Cynthia Davidson, Stony Brook University
Nana's build in Burn2
When I attended Burn2 last October, I came upon a build by an avatar named Nana, who was sitting in her site when I got there. It was a rectangular plot, open on one side and with a canopy above, with many brilliantly colored shapes forming walls and painting-like images displayed along them; music by “The Doors” was playing through the parcel’s audio feed. The central focus was the canopy that directed one down a pathway bracketed on both sides by pulsating bars. She spoke to me:
Nana: welcome to my build
Serena (me): hi it's very nice
Nana: make sure your music is on it is all part of it
Nana: and check it at day time and midnight
Serena: is this connected to the music?
Serena: the bars?
Nana: it represents that even in a metropolis we have stressors
Nana: even in our own minds
Nana: and this is a place to go to destress
Serena: a city in your mind?
Nana: the paintings r some of the stressors we always take with us
Serena: that's cool
Serena: so the 2d stuff, the paintings, are from reality?
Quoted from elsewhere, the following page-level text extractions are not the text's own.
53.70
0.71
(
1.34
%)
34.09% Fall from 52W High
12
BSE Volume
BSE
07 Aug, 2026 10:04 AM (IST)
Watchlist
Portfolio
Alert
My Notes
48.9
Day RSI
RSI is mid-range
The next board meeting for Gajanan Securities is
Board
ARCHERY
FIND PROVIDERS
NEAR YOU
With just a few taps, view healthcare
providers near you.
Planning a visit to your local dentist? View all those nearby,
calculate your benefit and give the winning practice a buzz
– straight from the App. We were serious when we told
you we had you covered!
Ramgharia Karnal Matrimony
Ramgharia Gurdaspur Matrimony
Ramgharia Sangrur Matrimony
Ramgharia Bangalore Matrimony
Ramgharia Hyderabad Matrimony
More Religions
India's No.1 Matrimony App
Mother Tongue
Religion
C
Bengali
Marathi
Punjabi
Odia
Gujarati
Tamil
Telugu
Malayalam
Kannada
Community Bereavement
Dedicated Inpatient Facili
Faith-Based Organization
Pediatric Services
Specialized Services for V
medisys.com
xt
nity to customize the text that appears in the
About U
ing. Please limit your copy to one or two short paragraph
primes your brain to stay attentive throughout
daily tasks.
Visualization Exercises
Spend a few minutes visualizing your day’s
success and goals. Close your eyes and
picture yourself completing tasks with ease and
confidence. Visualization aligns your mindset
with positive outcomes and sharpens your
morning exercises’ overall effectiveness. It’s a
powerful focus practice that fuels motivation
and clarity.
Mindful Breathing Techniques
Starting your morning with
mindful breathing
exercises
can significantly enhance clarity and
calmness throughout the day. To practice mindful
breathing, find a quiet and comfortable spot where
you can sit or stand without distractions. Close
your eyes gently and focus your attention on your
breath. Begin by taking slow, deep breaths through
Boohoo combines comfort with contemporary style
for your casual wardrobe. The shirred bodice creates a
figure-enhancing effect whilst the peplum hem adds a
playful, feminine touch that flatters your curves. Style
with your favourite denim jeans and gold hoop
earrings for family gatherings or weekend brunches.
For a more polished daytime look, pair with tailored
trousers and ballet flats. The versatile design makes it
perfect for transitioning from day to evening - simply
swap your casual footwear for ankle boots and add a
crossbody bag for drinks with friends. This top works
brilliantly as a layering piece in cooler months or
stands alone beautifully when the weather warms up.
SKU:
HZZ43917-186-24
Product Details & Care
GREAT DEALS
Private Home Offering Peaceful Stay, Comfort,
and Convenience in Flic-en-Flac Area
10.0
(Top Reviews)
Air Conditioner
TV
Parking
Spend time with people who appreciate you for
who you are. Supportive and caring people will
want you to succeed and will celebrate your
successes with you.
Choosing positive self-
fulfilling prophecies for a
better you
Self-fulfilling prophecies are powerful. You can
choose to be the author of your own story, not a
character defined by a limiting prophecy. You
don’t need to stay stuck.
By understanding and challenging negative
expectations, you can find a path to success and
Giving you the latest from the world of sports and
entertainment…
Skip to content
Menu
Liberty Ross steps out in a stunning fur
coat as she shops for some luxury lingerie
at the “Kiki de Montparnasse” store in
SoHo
Nana: things we wont let our minds let go
I was impressed by her articulation of goals, by her instructions on how to best access the full potential of the environment, and by how eager she was to share her insights and connect with an unknown audience. This was a multimodal composition; its focus held the observer, yet did not take away from the complexity of impressions that the build provided. From the perspective of Bolter and Grusin’s study of remediation, the new media (the three-dimensional, multimodal build site in which we met) provided an immediate experience of immersion in the senses—the shapes, color, music, and even the artist’s “immediate” and “real” presence through virtual embodiment and chat. At the same time, the “older," two-dimensional media—the "paintings"—were provided a gallery by this "newer" media. Not only that, but the artist associated that "older" media with the stresses of the real world that this entire build was an escape from. In her case, the new media did hold the promise of reform for the old (which carried the symbolic significance of stress from the old life before the new media) and therefore provided a catharsis for her.